Special Counsel Smith's demand for mid-December defense disclosure deadline in Trump documents case denied by judge

November 17, 2023
by
Ben Marquis

Special Counsel Jack Smith suffered a setback this week in his effort to prosecute former President Donald Trump over his alleged unlawful retention of classified government documents after leaving the White House in 2021.

Smith's prosecutors had urged the presiding judge to set a mid-December deadline for Trump's attorneys to disclose what classified evidence they may use during the trial next year, but that request was quickly rejected by the judge, ABC News reported.

Instead, the judge said she wouldn't address that particular issue until a March 1 scheduling conference, which further signals that the actual trial is highly unlikely to start in May next year, as had been originally planned when Trump was initially indicted in June.

Prosecutors demand December deadline for defense disclosure requirement

According to the Washington Examiner, at issue here is a particular defense disclosure requirement within what is known as the Classified Information Procedures Act, which governs how classified materials are handled in legal settings with a specific multi-part sequential process that must be strictly adhered to.
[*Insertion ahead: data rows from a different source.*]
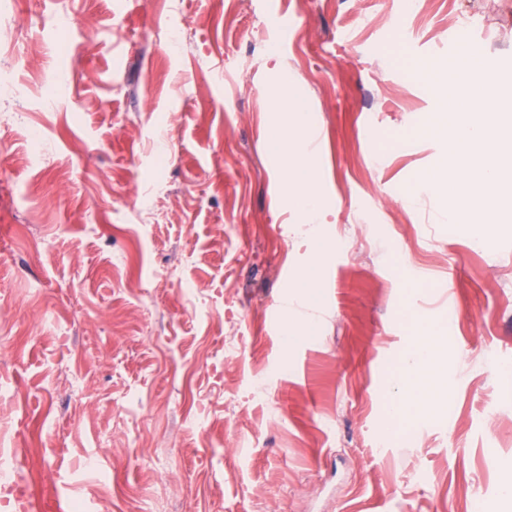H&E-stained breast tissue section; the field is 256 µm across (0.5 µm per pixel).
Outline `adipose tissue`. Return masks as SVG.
I'll return each instance as SVG.
<instances>
[{
    "instance_id": "obj_1",
    "label": "adipose tissue",
    "mask_w": 512,
    "mask_h": 512,
    "mask_svg": "<svg viewBox=\"0 0 512 512\" xmlns=\"http://www.w3.org/2000/svg\"><path fill=\"white\" fill-rule=\"evenodd\" d=\"M268 110L272 118L266 148L279 161L283 175L280 193L295 208L297 224L306 233L319 236L321 173L312 115L300 84L292 79L281 80L276 95L268 103ZM437 346L435 330L423 331L418 336L396 381L399 395L390 406L391 414L406 413L410 400L416 396L428 405L437 402L440 388Z\"/></svg>"
}]
</instances>
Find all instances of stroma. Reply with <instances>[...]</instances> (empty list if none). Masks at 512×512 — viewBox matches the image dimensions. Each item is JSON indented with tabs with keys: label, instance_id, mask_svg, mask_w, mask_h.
<instances>
[{
	"label": "stroma",
	"instance_id": "stroma-1",
	"mask_svg": "<svg viewBox=\"0 0 512 512\" xmlns=\"http://www.w3.org/2000/svg\"><path fill=\"white\" fill-rule=\"evenodd\" d=\"M459 13L512 79V0H0V512H502L512 223L406 195L444 153L413 66ZM285 71L324 255L265 149ZM419 323L447 404L393 422ZM297 287L305 293L310 302L320 299V278L316 266L305 268L298 274Z\"/></svg>",
	"mask_w": 512,
	"mask_h": 512
}]
</instances>
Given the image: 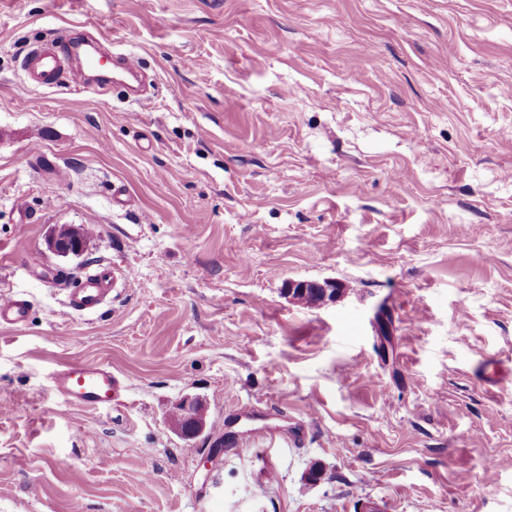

Part of CIPA Section 5 is a requirement that defense attorneys notify the prosecutors of any classified materials they may use as evidence for the defense during the trial, and Special Counsel Smith's team filed a motion on Wednesday that asked the judge to set Dec. 18 as the deadline for Trump's attorneys to fulfill that mandate.

The prosecutors argued in the motion that "Providing such notice by a set, near-term date will facilitate the completion of CIPA litigation before the May 20, 2024 trial date."

Motion denied, deadlines will be addressed in March hearing

Except, it was just last week that District Judge Aileen Cannon issued an order pushing back virtually all of the outstanding pre-trial deadlines, including those in the CIPA process.

That decision was made in light of the condensed timeline of the initial schedule she had set, the time-consuming nature of the step-by-step CIPA process, as well as related issues that some of the defense lawyers were having in accessing and fully reviewing the voluminous amount of evidence, some of which is classified, that was previously turned over by prosecutors as part of the discovery process.

Thus, in a "paperless order" on Thursday, Cannon ruled that she was "denying without prejudice" -- meaning the issue can be raised again at a later date -- the motion filed a day earlier by prosecutors that called for the mid-December disclosure deadline.

"To the extent the Special Counsel's motion seeks reconsideration in part of the Court's November 10, 2023, Order 215, that request is denied," the judge wrote.

She added, "CIPA Section 5 deadlines, and all other pre-trial deadlines not included in the first batch of pre-trial deadlines contained in the Court's revised schedule 215, will be set following the March 1, 2024, scheduling conference."

Highly unlikely that classified documents trial will begin in May 2024

The Messenger reported that this latest order from Judge Cannon seems to further confirm the growing consensus that former President Trump's classified documents trial will not actually begin in May 2024, as had been originally scheduled.

Though the judge had declined a request last week from Trump's attorneys to go ahead and reschedule the trial start date, she nonetheless indicated that she would address that and several other matters during the March 1 scheduling conference.

That reality -- that Trump is highly unlikely to face trial over his retention of classified in May, and in fact may not stand trial until after the 2024 election is held -- has begun to sink in for the anti-Trump crowd, and as usual, they are aghast and furious that the former president they so despise has scored yet another, albeit temporary and minor, victory in court.